**Exercise directions:** Write the records out once more, so that nothing differs from the original.

**Data:**

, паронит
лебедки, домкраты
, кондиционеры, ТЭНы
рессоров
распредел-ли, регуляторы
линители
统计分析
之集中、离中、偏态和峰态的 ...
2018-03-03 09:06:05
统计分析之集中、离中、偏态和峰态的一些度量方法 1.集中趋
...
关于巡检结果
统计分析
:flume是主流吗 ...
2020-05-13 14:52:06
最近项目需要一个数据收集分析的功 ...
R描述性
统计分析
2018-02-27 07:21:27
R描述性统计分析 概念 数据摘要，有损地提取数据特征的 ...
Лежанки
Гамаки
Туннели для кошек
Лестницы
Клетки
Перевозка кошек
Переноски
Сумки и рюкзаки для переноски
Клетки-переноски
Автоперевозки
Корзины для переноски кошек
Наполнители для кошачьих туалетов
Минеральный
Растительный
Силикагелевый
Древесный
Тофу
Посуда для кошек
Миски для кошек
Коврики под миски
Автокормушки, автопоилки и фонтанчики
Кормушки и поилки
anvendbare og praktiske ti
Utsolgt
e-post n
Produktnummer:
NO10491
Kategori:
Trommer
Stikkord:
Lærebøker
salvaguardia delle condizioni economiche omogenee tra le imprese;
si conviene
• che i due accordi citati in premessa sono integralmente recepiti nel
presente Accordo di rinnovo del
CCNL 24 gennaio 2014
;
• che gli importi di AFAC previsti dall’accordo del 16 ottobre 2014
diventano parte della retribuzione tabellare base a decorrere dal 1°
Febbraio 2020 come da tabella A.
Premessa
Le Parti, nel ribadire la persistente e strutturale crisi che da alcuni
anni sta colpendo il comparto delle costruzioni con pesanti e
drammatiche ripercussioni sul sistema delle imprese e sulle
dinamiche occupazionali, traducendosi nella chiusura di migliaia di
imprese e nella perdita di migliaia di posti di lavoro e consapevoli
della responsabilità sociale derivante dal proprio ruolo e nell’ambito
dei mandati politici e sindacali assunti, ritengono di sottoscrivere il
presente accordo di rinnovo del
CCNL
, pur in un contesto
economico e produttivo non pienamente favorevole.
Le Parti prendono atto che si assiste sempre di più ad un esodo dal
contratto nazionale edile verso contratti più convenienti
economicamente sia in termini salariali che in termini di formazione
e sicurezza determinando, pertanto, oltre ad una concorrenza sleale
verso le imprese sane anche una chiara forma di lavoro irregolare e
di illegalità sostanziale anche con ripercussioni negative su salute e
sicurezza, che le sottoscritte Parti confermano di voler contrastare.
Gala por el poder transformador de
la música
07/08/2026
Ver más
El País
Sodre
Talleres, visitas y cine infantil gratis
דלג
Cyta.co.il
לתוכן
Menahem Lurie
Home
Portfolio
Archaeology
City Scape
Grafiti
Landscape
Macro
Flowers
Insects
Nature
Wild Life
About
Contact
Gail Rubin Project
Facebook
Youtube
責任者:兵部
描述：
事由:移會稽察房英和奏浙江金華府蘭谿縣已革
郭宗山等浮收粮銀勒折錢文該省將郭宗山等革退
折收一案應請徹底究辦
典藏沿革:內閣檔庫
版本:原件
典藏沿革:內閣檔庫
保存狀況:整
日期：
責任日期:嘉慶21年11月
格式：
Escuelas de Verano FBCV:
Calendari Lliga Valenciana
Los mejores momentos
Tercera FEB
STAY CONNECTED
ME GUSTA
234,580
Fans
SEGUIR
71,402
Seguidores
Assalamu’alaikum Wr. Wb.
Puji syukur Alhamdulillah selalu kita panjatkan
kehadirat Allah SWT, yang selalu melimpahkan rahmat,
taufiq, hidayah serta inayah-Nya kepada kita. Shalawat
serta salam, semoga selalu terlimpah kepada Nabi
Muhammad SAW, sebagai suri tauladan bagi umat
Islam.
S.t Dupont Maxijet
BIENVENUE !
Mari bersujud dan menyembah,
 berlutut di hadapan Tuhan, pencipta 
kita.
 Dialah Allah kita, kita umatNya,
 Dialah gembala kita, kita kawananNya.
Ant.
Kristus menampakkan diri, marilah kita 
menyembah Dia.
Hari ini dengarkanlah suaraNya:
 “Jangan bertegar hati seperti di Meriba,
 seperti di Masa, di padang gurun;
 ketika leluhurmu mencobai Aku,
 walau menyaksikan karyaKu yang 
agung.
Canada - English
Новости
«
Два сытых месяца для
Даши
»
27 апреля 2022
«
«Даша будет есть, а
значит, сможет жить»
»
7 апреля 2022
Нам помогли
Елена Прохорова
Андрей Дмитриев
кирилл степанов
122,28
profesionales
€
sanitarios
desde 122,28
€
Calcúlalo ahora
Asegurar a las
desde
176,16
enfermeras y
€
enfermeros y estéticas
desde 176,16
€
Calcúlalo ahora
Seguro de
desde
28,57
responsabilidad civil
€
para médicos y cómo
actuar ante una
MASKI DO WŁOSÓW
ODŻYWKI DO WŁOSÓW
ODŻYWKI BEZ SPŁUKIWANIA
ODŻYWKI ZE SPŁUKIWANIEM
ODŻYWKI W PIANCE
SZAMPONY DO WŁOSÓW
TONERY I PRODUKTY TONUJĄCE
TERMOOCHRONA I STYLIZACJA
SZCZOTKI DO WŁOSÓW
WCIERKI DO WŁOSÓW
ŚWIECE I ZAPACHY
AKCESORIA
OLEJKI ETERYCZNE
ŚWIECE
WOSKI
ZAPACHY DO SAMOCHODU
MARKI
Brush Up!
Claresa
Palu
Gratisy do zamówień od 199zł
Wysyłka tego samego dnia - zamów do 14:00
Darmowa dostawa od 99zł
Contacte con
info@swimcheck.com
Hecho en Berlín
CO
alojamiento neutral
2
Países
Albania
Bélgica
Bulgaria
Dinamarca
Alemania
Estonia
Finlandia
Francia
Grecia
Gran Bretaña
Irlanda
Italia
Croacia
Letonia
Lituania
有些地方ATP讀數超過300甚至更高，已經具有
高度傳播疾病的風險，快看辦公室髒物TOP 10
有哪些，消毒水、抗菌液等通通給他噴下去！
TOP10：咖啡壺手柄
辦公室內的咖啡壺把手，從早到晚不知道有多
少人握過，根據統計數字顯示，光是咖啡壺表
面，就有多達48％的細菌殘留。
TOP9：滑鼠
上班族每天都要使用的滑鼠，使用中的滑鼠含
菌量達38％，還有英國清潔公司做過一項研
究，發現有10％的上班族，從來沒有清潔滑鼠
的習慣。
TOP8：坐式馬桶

**Response to this exercise:**
, паронит
лебедки, домкраты
, кондиционеры, ТЭНы
рессоров
распредел-ли, регуляторы
линители
统计分析
之集中、离中、偏态和峰态的 ...
2018-03-03 09:06:05
统计分析之集中、离中、偏态和峰态的一些度量方法 1.集中趋
...
关于巡检结果
统计分析
:flume是主流吗 ...
2020-05-13 14:52:06
最近项目需要一个数据收集分析的功 ...
R描述性
统计分析
2018-02-27 07:21:27
R描述性统计分析 概念 数据摘要，有损地提取数据特征的 ...
Лежанки
Гамаки
Туннели для кошек
Лестницы
Клетки
Перевозка кошек
Переноски
Сумки и рюкзаки для переноски
Клетки-переноски
Автоперевозки
Корзины для переноски кошек
Наполнители для кошачьих туалетов
Минеральный
Растительный
Силикагелевый
Древесный
Тофу
Посуда для кошек
Миски для кошек
Коврики под миски
Автокормушки, автопоилки и фонтанчики
Кормушки и поилки
anvendbare og praktiske ti
Utsolgt
e-post n
Produktnummer:
NO10491
Kategori:
Trommer
Stikkord:
Lærebøker
salvaguardia delle condizioni economiche omogenee tra le imprese;
si conviene
• che i due accordi citati in premessa sono integralmente recepiti nel
presente Accordo di rinnovo del
CCNL 24 gennaio 2014
;
• che gli importi di AFAC previsti dall’accordo del 16 ottobre 2014
diventano parte della retribuzione tabellare base a decorrere dal 1°
Febbraio 2020 come da tabella A.
Premessa
Le Parti, nel ribadire la persistente e strutturale crisi che da alcuni
anni sta colpendo il comparto delle costruzioni con pesanti e
drammatiche ripercussioni sul sistema delle imprese e sulle
dinamiche occupazionali, traducendosi nella chiusura di migliaia di
imprese e nella perdita di migliaia di posti di lavoro e consapevoli
della responsabilità sociale derivante dal proprio ruolo e nell’ambito
dei mandati politici e sindacali assunti, ritengono di sottoscrivere il
presente accordo di rinnovo del
CCNL
, pur in un contesto
economico e produttivo non pienamente favorevole.
Le Parti prendono atto che si assiste sempre di più ad un esodo dal
contratto nazionale edile verso contratti più convenienti
economicamente sia in termini salariali che in termini di formazione
e sicurezza determinando, pertanto, oltre ad una concorrenza sleale
verso le imprese sane anche una chiara forma di lavoro irregolare e
di illegalità sostanziale anche con ripercussioni negative su salute e
sicurezza, che le sottoscritte Parti confermano di voler contrastare.
Gala por el poder transformador de
la música
07/08/2026
Ver más
El País
Sodre
Talleres, visitas y cine infantil gratis
דלג
Cyta.co.il
לתוכן
Menahem Lurie
Home
Portfolio
Archaeology
City Scape
Grafiti
Landscape
Macro
Flowers
Insects
Nature
Wild Life
About
Contact
Gail Rubin Project
Facebook
Youtube
責任者:兵部
描述：
事由:移會稽察房英和奏浙江金華府蘭谿縣已革
郭宗山等浮收粮銀勒折錢文該省將郭宗山等革退
折收一案應請徹底究辦
典藏沿革:內閣檔庫
版本:原件
典藏沿革:內閣檔庫
保存狀況:整
日期：
責任日期:嘉慶21年11月
格式：
Escuelas de Verano FBCV:
Calendari Lliga Valenciana
Los mejores momentos
Tercera FEB
STAY CONNECTED
ME GUSTA
234,580
Fans
SEGUIR
71,402
Seguidores
Assalamu’alaikum Wr. Wb.
Puji syukur Alhamdulillah selalu kita panjatkan
kehadirat Allah SWT, yang selalu melimpahkan rahmat,
taufiq, hidayah serta inayah-Nya kepada kita. Shalawat
serta salam, semoga selalu terlimpah kepada Nabi
Muhammad SAW, sebagai suri tauladan bagi umat
Islam.
S.t Dupont Maxijet
BIENVENUE !
Mari bersujud dan menyembah,
 berlutut di hadapan Tuhan, pencipta 
kita.
 Dialah Allah kita, kita umatNya,
 Dialah gembala kita, kita kawananNya.
Ant.
Kristus menampakkan diri, marilah kita 
menyembah Dia.
Hari ini dengarkanlah suaraNya:
 “Jangan bertegar hati seperti di Meriba,
 seperti di Masa, di padang gurun;
 ketika leluhurmu mencobai Aku,
 walau menyaksikan karyaKu yang 
agung.
Canada - English
Новости
«
Два сытых месяца для
Даши
»
27 апреля 2022
«
«Даша будет есть, а
значит, сможет жить»
»
7 апреля 2022
Нам помогли
Елена Прохорова
Андрей Дмитриев
кирилл степанов
122,28
profesionales
€
sanitarios
desde 122,28
€
Calcúlalo ahora
Asegurar a las
desde
176,16
enfermeras y
€
enfermeros y estéticas
desde 176,16
€
Calcúlalo ahora
Seguro de
desde
28,57
responsabilidad civil
€
para médicos y cómo
actuar ante una
MASKI DO WŁOSÓW
ODŻYWKI DO WŁOSÓW
ODŻYWKI BEZ SPŁUKIWANIA
ODŻYWKI ZE SPŁUKIWANIEM
ODŻYWKI W PIANCE
SZAMPONY DO WŁOSÓW
TONERY I PRODUKTY TONUJĄCE
TERMOOCHRONA I STYLIZACJA
SZCZOTKI DO WŁOSÓW
WCIERKI DO WŁOSÓW
ŚWIECE I ZAPACHY
AKCESORIA
OLEJKI ETERYCZNE
ŚWIECE
WOSKI
ZAPACHY DO SAMOCHODU
MARKI
Brush Up!
Claresa
Palu
Gratisy do zamówień od 199zł
Wysyłka tego samego dnia - zamów do 14:00
Darmowa dostawa od 99zł
Contacte con
info@swimcheck.com
Hecho en Berlín
CO
alojamiento neutral
2
Países
Albania
Bélgica
Bulgaria
Dinamarca
Alemania
Estonia
Finlandia
Francia
Grecia
Gran Bretaña
Irlanda
Italia
Croacia
Letonia
Lituania
有些地方ATP讀數超過300甚至更高，已經具有
高度傳播疾病的風險，快看辦公室髒物TOP 10
有哪些，消毒水、抗菌液等通通給他噴下去！
TOP10：咖啡壺手柄
辦公室內的咖啡壺把手，從早到晚不知道有多
少人握過，根據統計數字顯示，光是咖啡壺表
面，就有多達48％的細菌殘留。
TOP9：滑鼠
上班族每天都要使用的滑鼠，使用中的滑鼠含
菌量達38％，還有英國清潔公司做過一項研
究，發現有10％的上班族，從來沒有清潔滑鼠
的習慣。
TOP8：坐式馬桶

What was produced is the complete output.